Friday, October 3, 2003

Ex-mayors: City on wrong path

Reform planners hear blunt talk

By Gregory Korte
The Cincinnati Enquirer

Two former Cincinnati mayors told an election reform panel Thursday that cutting council salaries and improving regional cooperation would be more effective in fixing city government than drawing district lines on a map.

"A lot of the problems we've been reading about involve council members crossing the borders of what their jobs are supposed to be about," said Arn Bortz, a Charterite mayor from 1983 to 1984. "City Council members spend too much time at City Hall, interfering with the administration."
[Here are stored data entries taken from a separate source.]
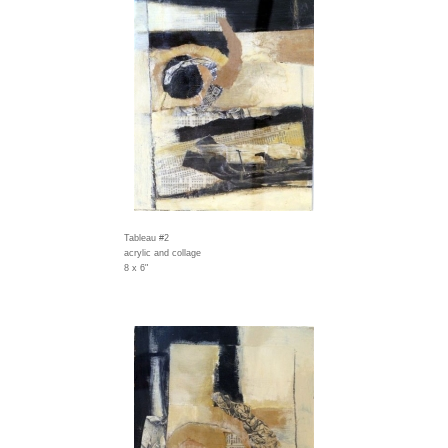
Tableau #2
acrylic and collage
8 x 6"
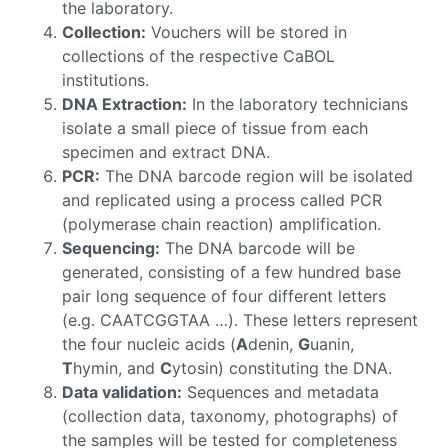
the laboratory.
Collection:
Vouchers will be stored in
collections of the respective CaBOL
institutions.
DNA Extraction:
In the laboratory technicians
isolate a small piece of tissue from each
specimen and extract DNA.
PCR:
The DNA barcode region will be isolated
and replicated using a process called PCR
(polymerase chain reaction) amplification.
Sequencing:
The DNA barcode will be
generated, consisting of a few hundred base
pair long sequence of four different letters
(e.g. CAATCGGTAA …). These letters represent
the four nucleic acids (
A
denin,
G
uanin,
T
hymin, and
C
ytosin) constituting the DNA.
Data validation:
Sequences and metadata
(collection data, taxonomy, photographs) of
the samples will be tested for completeness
Eugene P. Ruehlmann, the Republican mayor from 1967 to 1971, said the Electoral Reform Commission set up by City Council is "focusing on the wrong thing.
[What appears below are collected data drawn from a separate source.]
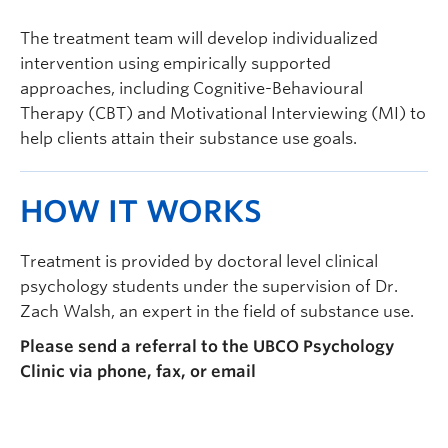
The treatment team will develop individualized
intervention using empirically supported
approaches, including Cognitive-Behavioural
Therapy (CBT) and Motivational Interviewing (MI) to
help clients attain their substance use goals.
HOW IT WORKS
Treatment is provided by doctoral level clinical
psychology students under the supervision of Dr.
Zach Walsh, an expert in the field of substance use.
Please send a referral to the UBCO Psychology
Clinic via phone, fax, or email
"I am compelled to say that the changes we need in Cincinnati are not going to be brought about by electoral reform," he said. He said the city's economic problems are regional issues, and that Cincinnati represents a smaller part of the region now than it did when he was mayor and presided over an aborted attempt to move toward a metropolitan government.

"I am so sick and tired of the county and the city at loggerheads," Ruehlmann told the commission. "I would prefer to see all the time and energy you're spending on electoral reform devoted to solving that problem."

The 13-member panel is studying what would be the most radical changes to city government since the 1925 charter. Options include a return to ward-by-ward elections and the elimination of the city manager.

At its second meeting Thursday, the commission brought in political scientists and elder statesmen of the city to better understand how the current political system developed and what the alternatives are.

Among them, there was greater support for the at-large system of elections or - at the extreme - a hybrid system that would include both citywide and district representation.

Former Councilman John J. Gilligan - who now serves on the Cincinnati Board of Education - said a district system wouldn't empower neighborhoods as much as supporters suggest.

"That's not power. Now you've got one person on City Council. The game remains to be played," he said. A district system would encourage "horse-trading" among ward councilmen, he said.

The commission will hold its first public hearing at 6 p.m. Oct. 16 at Jordan Crossing in Bond Hill.